Political Strategy for a Permanent Democratic Majority

Republican Hot Potato

While we await word from Mark Blumenthal or some other wizard who can resolve the questions about why the pre-primary NH polls of Democrats were wrong (and I hope someone addresses my theory that absentee ballots cast before Iowa had something to do with that), I guess we should take a look at what happened to the GOP.
While much of the talk has been about the exceptionally unlikely resurrection of John McCain as the Republican front-runner, the demise of Mitt Romney is an equally compelling story.
The CW is that Romney’s loss in IA killed his lead in NH. But his lead was slipping well before IA. On a broader front, John Judis of TNR offers the best explanation of why the Mittster lost:

Arizona Sen. John McCain defeated former Gov. Mitt Romney to win the New Hampshire Republican primary. And there is a delicious irony in this result. If you look at their political history before the presidential race began last year, Romney is the more moderate of the candidate, particularly on social and economic issues. His main foreign policy advisor Mitchell Reiss is also a former aide to Colin Powell and probably more critical of the conduct of the Iraq war than McCain ever was.
But if you look at the exit polls, McCain got his edge over Romney by winning over moderates and people who were critical of Bush administration’s foreign and economic policies and who took a more liberal position on abortion or gay civil unions. These could have been Romney’s voters, but he opted to market himself as a right-winger. As a result, he bested McCain only among voters who considered themselves “very conservative” and were “enthusiastic” about the Bush administration. In New Hampshire, these voters were a decided minority.

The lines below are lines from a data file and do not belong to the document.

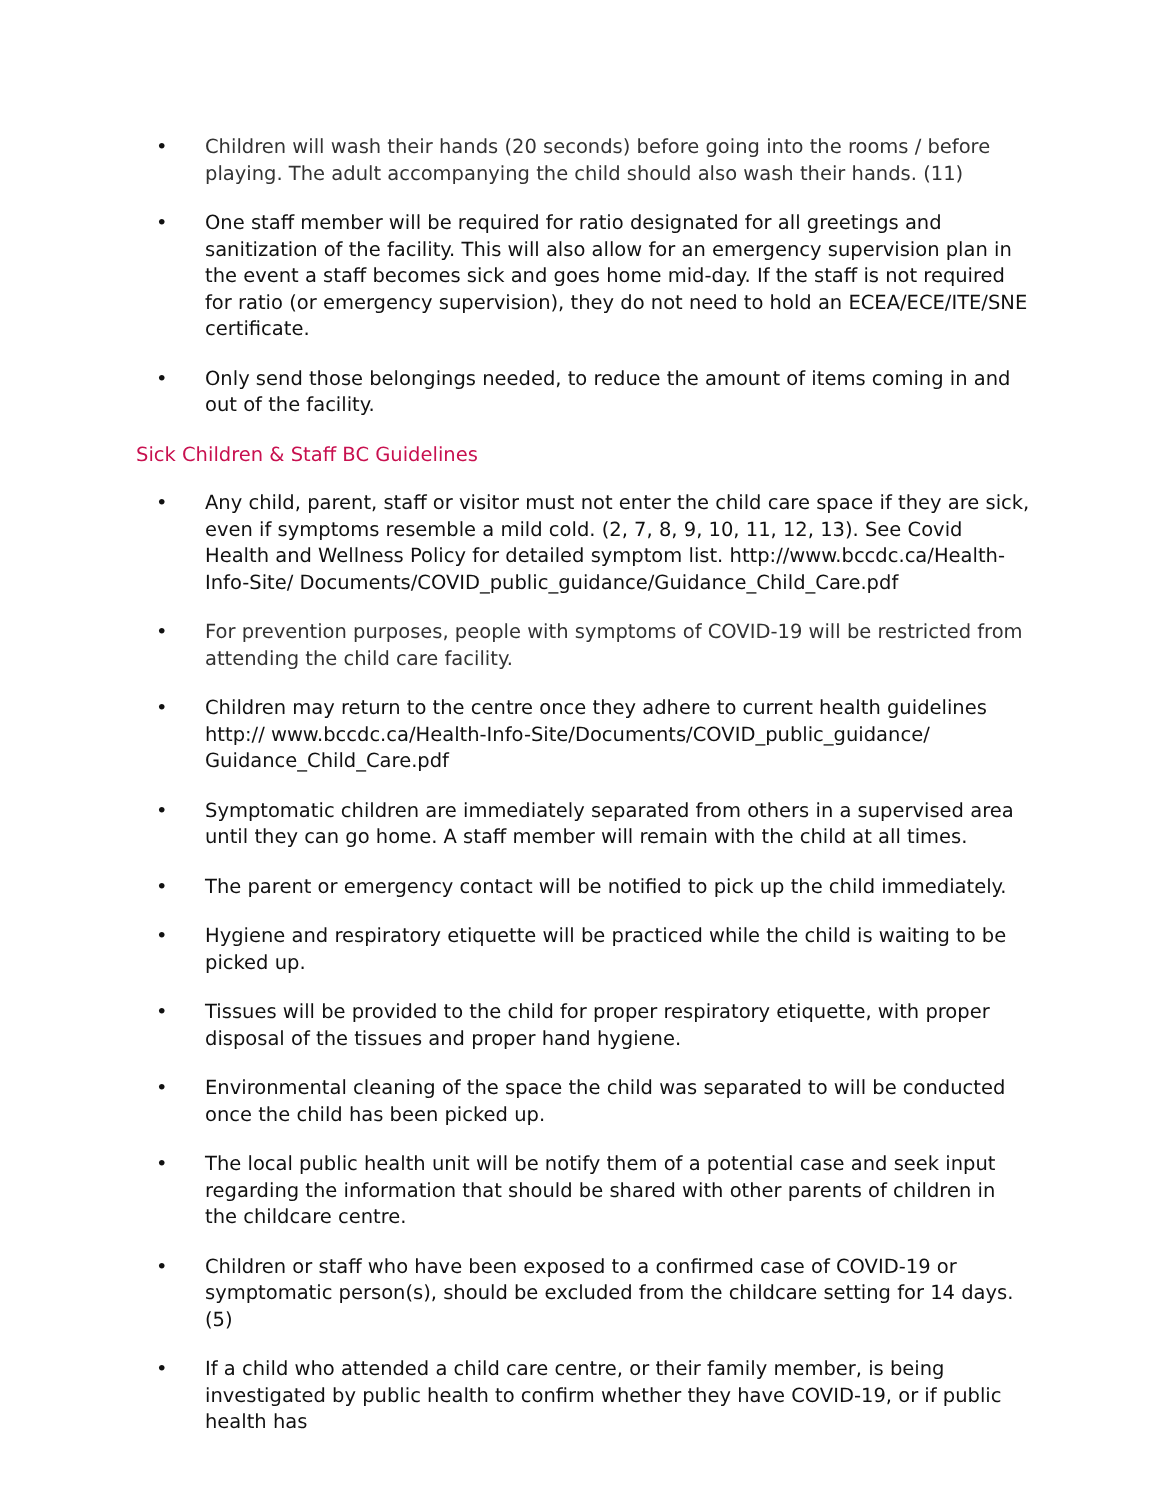• Children will wash their hands (20 seconds) before going into the rooms / before playing. The adult accompanying the child should also wash their hands. (11)
• One staff member will be required for ratio designated for all greetings and sanitization of the facility. This will also allow for an emergency supervision plan in the event a staff becomes sick and goes home mid-day. If the staff is not required for ratio (or emergency supervision), they do not need to hold an ECEA/ECE/ITE/SNE certificate.
• Only send those belongings needed, to reduce the amount of items coming in and out of the facility.
Sick Children & Staff BC Guidelines
• Any child, parent, staff or visitor must not enter the child care space if they are sick, even if symptoms resemble a mild cold. (2, 7, 8, 9, 10, 11, 12, 13). See Covid Health and Wellness Policy for detailed symptom list. http://www.bccdc.ca/Health-Info-Site/ Documents/COVID_public_guidance/Guidance_Child_Care.pdf
• For prevention purposes, people with symptoms of COVID-19 will be restricted from attending the child care facility.
• Children may return to the centre once they adhere to current health guidelines http:// www.bccdc.ca/Health-Info-Site/Documents/COVID_public_guidance/ Guidance_Child_Care.pdf
• Symptomatic children are immediately separated from others in a supervised area until they can go home. A staff member will remain with the child at all times.
• The parent or emergency contact will be notified to pick up the child immediately.
• Hygiene and respiratory etiquette will be practiced while the child is waiting to be picked up.
• Tissues will be provided to the child for proper respiratory etiquette, with proper disposal of the tissues and proper hand hygiene.
• Environmental cleaning of the space the child was separated to will be conducted once the child has been picked up.
• The local public health unit will be notify them of a potential case and seek input regarding the information that should be shared with other parents of children in the childcare centre.
• Children or staff who have been exposed to a confirmed case of COVID-19 or symptomatic person(s), should be excluded from the childcare setting for 14 days. (5)
• If a child who attended a child care centre, or their family member, is being investigated by public health to confirm whether they have COVID-19, or if public health has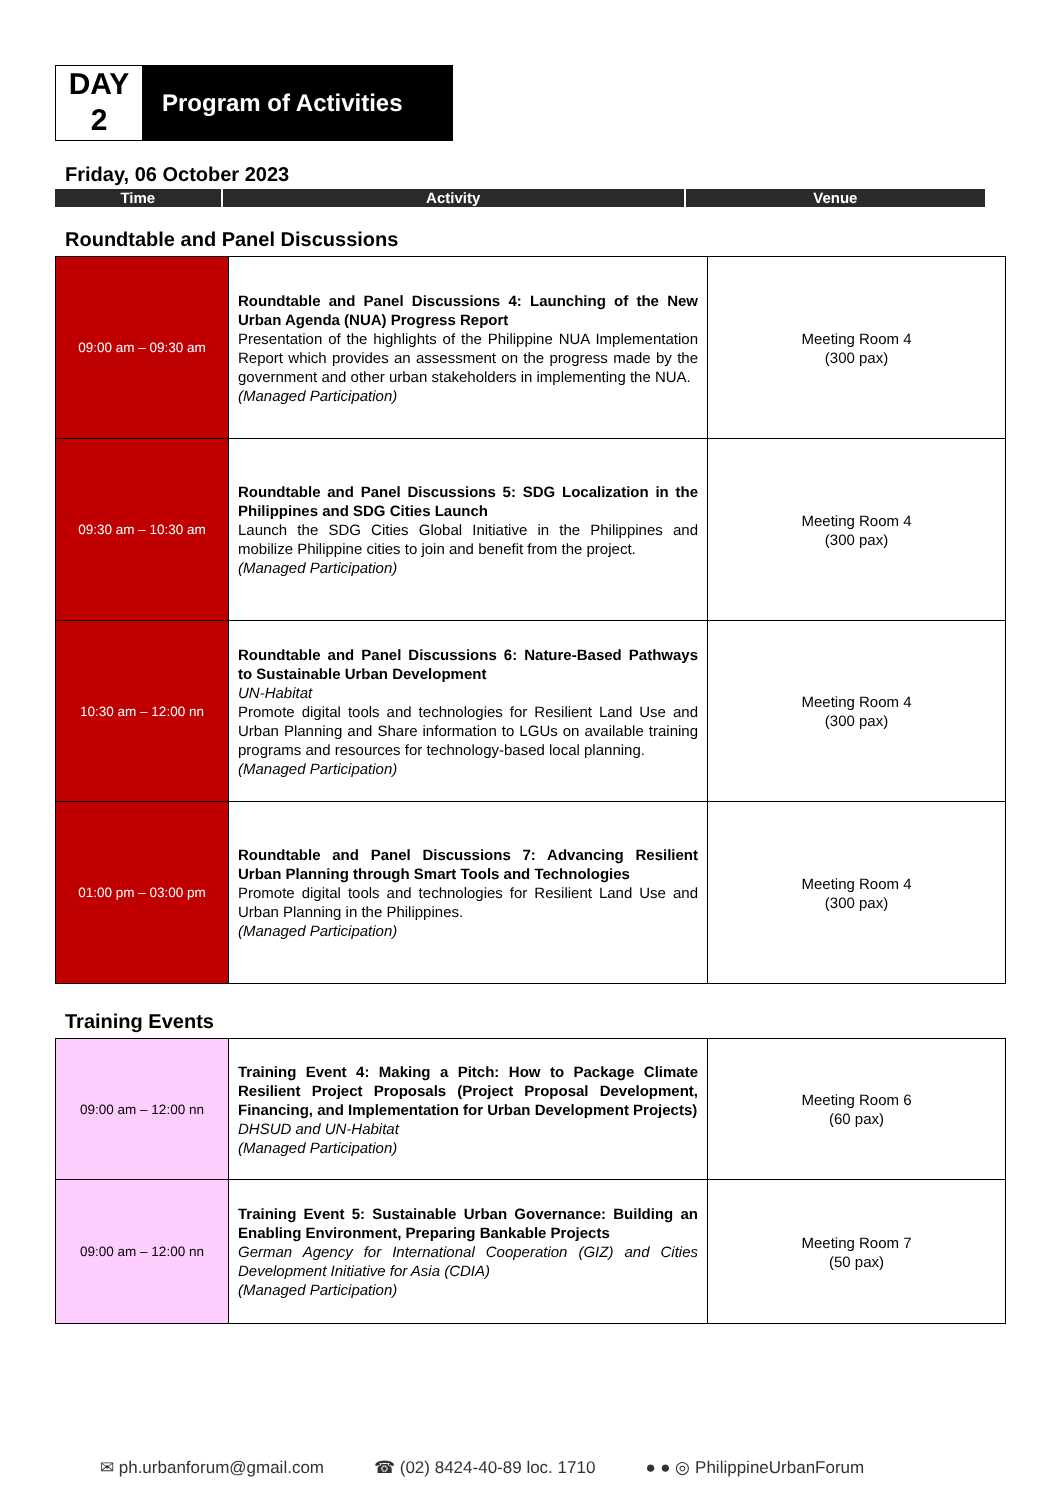DAY
2
Program of Activities
Friday, 06 October 2023
Time Activity Venue
Roundtable and Panel Discussions
| 09:00 am – 09:30 am | Roundtable and Panel Discussions 4: Launching of the New Urban Agenda (NUA) Progress Report Presentation of the highlights of the Philippine NUA Implementation Report which provides an assessment on the progress made by the government and other urban stakeholders in implementing the NUA. (Managed Participation) | Meeting Room 4 (300 pax) |
| 09:30 am – 10:30 am | Roundtable and Panel Discussions 5: SDG Localization in the Philippines and SDG Cities Launch Launch the SDG Cities Global Initiative in the Philippines and mobilize Philippine cities to join and benefit from the project. (Managed Participation) | Meeting Room 4 (300 pax) |
| 10:30 am – 12:00 nn | Roundtable and Panel Discussions 6: Nature-Based Pathways to Sustainable Urban Development UN-Habitat Promote digital tools and technologies for Resilient Land Use and Urban Planning and Share information to LGUs on available training programs and resources for technology-based local planning. (Managed Participation) | Meeting Room 4 (300 pax) |
| 01:00 pm – 03:00 pm | Roundtable and Panel Discussions 7: Advancing Resilient Urban Planning through Smart Tools and Technologies Promote digital tools and technologies for Resilient Land Use and Urban Planning in the Philippines. (Managed Participation) | Meeting Room 4 (300 pax) |
Training Events
| 09:00 am – 12:00 nn | Training Event 4: Making a Pitch: How to Package Climate Resilient Project Proposals (Project Proposal Development, Financing, and Implementation for Urban Development Projects) DHSUD and UN-Habitat (Managed Participation) | Meeting Room 6 (60 pax) |
| 09:00 am – 12:00 nn | Training Event 5: Sustainable Urban Governance: Building an Enabling Environment, Preparing Bankable Projects German Agency for International Cooperation (GIZ) and Cities Development Initiative for Asia (CDIA) (Managed Participation) | Meeting Room 7 (50 pax) |
✉ ph.urbanforum@gmail.com ☎ (02) 8424-40-89 loc. 1710 ● ● ◎ PhilippineUrbanForum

In other words, Romney’s national strategy wound up backfiring on him in what should have been his best state. That National Review endorsement turned out to be pretty expensive.
The other newsworthy development was that Mike Huckabee got even less of an “Iowa bounce” than Barack Obama, finishing a weak third at 11%. In this case, the CW that Huckabee’s conservative evangelical base just didn’t matter much in NH seems to have been right. He ran even with McCain and Romney among “born again or evangelical Christians” at 28%, but they represented less than a third of the primary electorate, and he won just 6% with everyone else.
Still, he finished ahead of Rudy Giuliani, who was leading or running second in NH for months.
This is not an original observation, but it does seem that Republicans are playing a game of “hot potato,” with no one willing or able to nail down the nomination. If McCain can snuff Romney in MI and then Huckabee in SC, that could change pretty fast, but Lord knows this isn’t a good year for confident prognosis.